Podía abandonarlo y subir a un tren que lo llevara a Siberia, pero era inútil. Todos los confidenciales trabajaban ahora para la CIA. Cualquier pistolero de morondanga le dispararía por la espalda. Prendió un cigarrillo y puso otro entre los labios de Stan Laurel que tenía un bombín caído sobre la frente. Se dijo que quizá le dieran un día de respiro y tenía que aprovecharlo. Vio un ómnibus de turismo de dos pisos con la propaganda de EuroDisney y no lo dudó un instante. Levantó al prócer y empezó a arrastrarlo hacia la salida. Dos muchachones de anteojos se levantaron, lo felicitaron por haberse ocupado del discapacitado y lo ayudaron a llevarlo hasta el micro.
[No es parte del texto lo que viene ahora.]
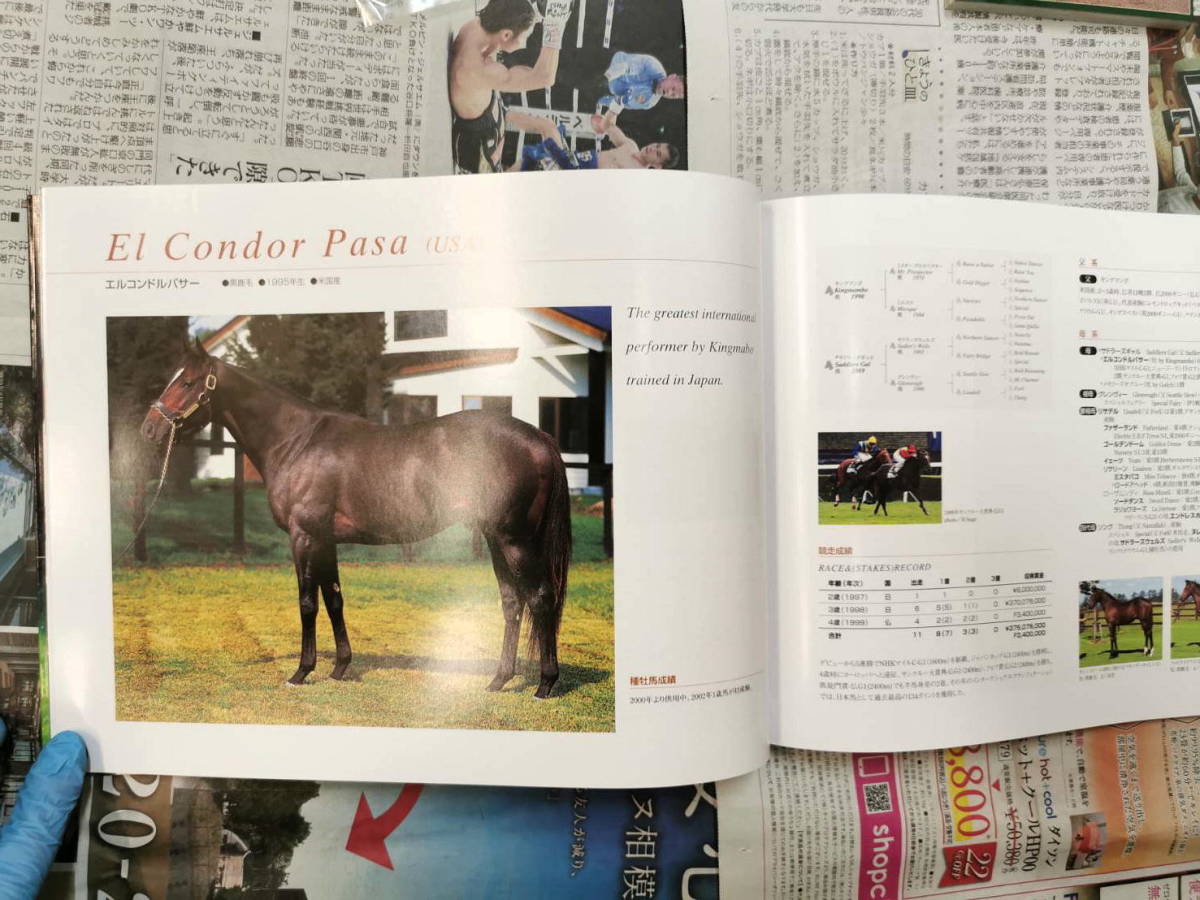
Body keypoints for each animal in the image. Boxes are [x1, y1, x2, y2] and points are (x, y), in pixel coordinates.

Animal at [139, 339, 572, 698]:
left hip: (515, 539)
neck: (296, 442)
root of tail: (538, 437)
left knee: (540, 597)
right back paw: (499, 680)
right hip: (496, 538)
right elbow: (334, 599)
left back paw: (545, 684)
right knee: (512, 602)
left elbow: (307, 602)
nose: (149, 429)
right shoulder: (325, 539)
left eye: (188, 382)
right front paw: (339, 668)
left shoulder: (303, 535)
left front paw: (301, 672)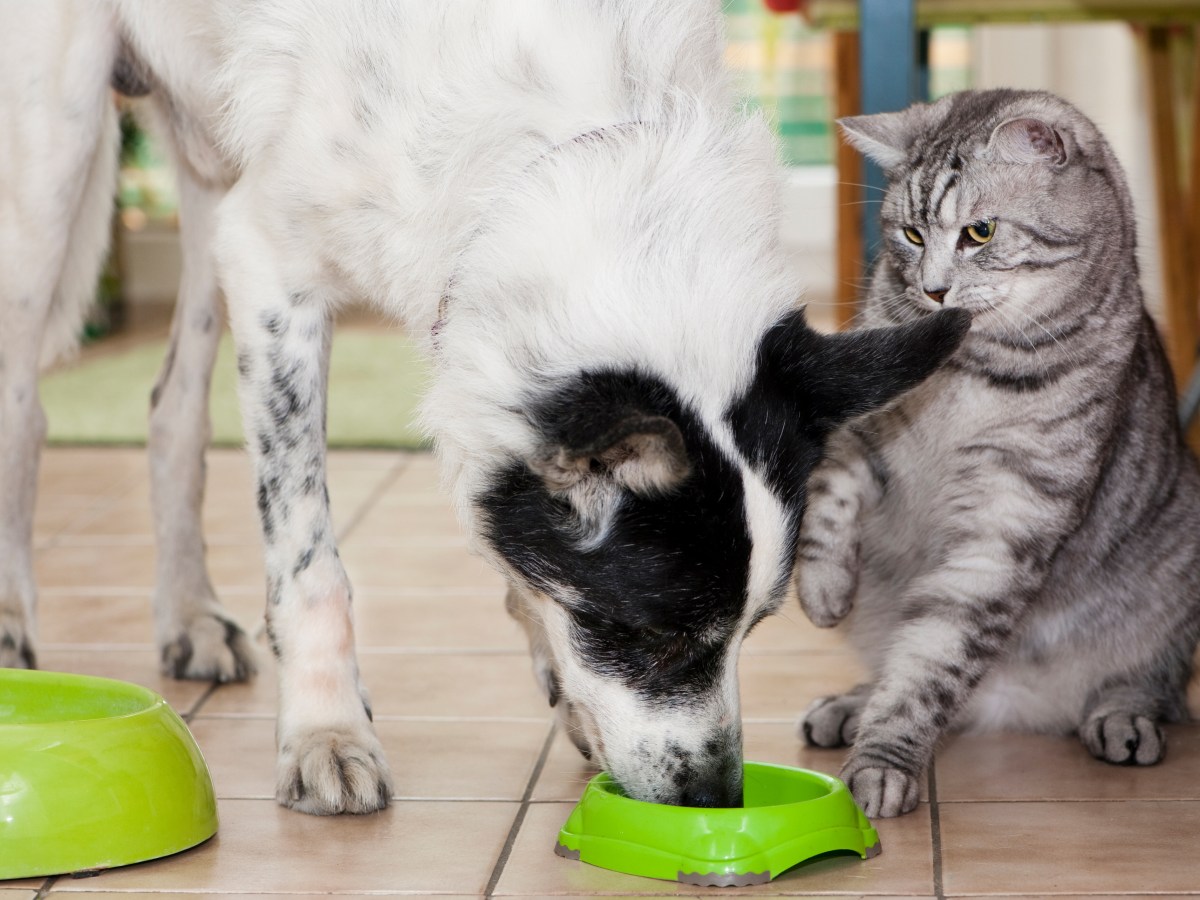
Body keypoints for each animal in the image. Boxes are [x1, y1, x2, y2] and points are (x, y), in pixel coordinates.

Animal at [0, 0, 964, 816]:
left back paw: (190, 618)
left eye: (750, 632)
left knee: (170, 409)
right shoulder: (273, 266)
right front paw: (325, 732)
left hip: (206, 168)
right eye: (652, 633)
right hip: (53, 155)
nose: (716, 798)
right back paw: (14, 622)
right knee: (24, 408)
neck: (573, 150)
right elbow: (310, 562)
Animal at [796, 90, 1200, 816]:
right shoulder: (861, 429)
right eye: (912, 235)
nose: (933, 290)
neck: (970, 367)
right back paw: (848, 705)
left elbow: (934, 663)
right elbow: (827, 490)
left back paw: (1123, 719)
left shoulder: (1008, 518)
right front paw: (823, 589)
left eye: (979, 232)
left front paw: (883, 763)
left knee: (1157, 683)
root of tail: (1015, 706)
Carré les dio las gracias y alcanzó a quedarse con la billetera del más alto que tenía aspecto de intelectual. El chofer arrancó y puso en marcha una grabación en italiano que explicaba los monumentos por los que iban pasando. El prócer asentía con la mirada fija y Carré se durmió contra su hombro creyendo que estaba en Disneylandia.

Soñó con una voz chillona que hablaba como Mickey. Dejaban atrás castillos plagados de ogros que echaban fuego y entraban en paraísos donde danzaban Pluto, Minnie, Margarita y el Pato Donald con Huguito, Dieguito y Luisito. Llegaron a un pueblo del Oeste, entre tiroteos de cowboys y una horda de indios pintarrajeados que secuestraba a una muchachita blanca. Por todas partes se oían balazos y en los bares se abrían puertas batientes que arrojaban borrachos a la calle. Los chicos corrían locos de contento. En medio de un desbande de vaqueros le gritó al prócer que se animara, que iban a pasarla bien. Los disparos sonaban apagados y fríos. Un Búfalo Bill de bigote postizo le acercó un sillón de ruedas con la insignia de Disney y entre los dos subieron al prócer. Carré le dio una propina, se ajustó la máscara de Oliver Hardy y se fue a pasear con su amigo por las calles de Oklahoma City.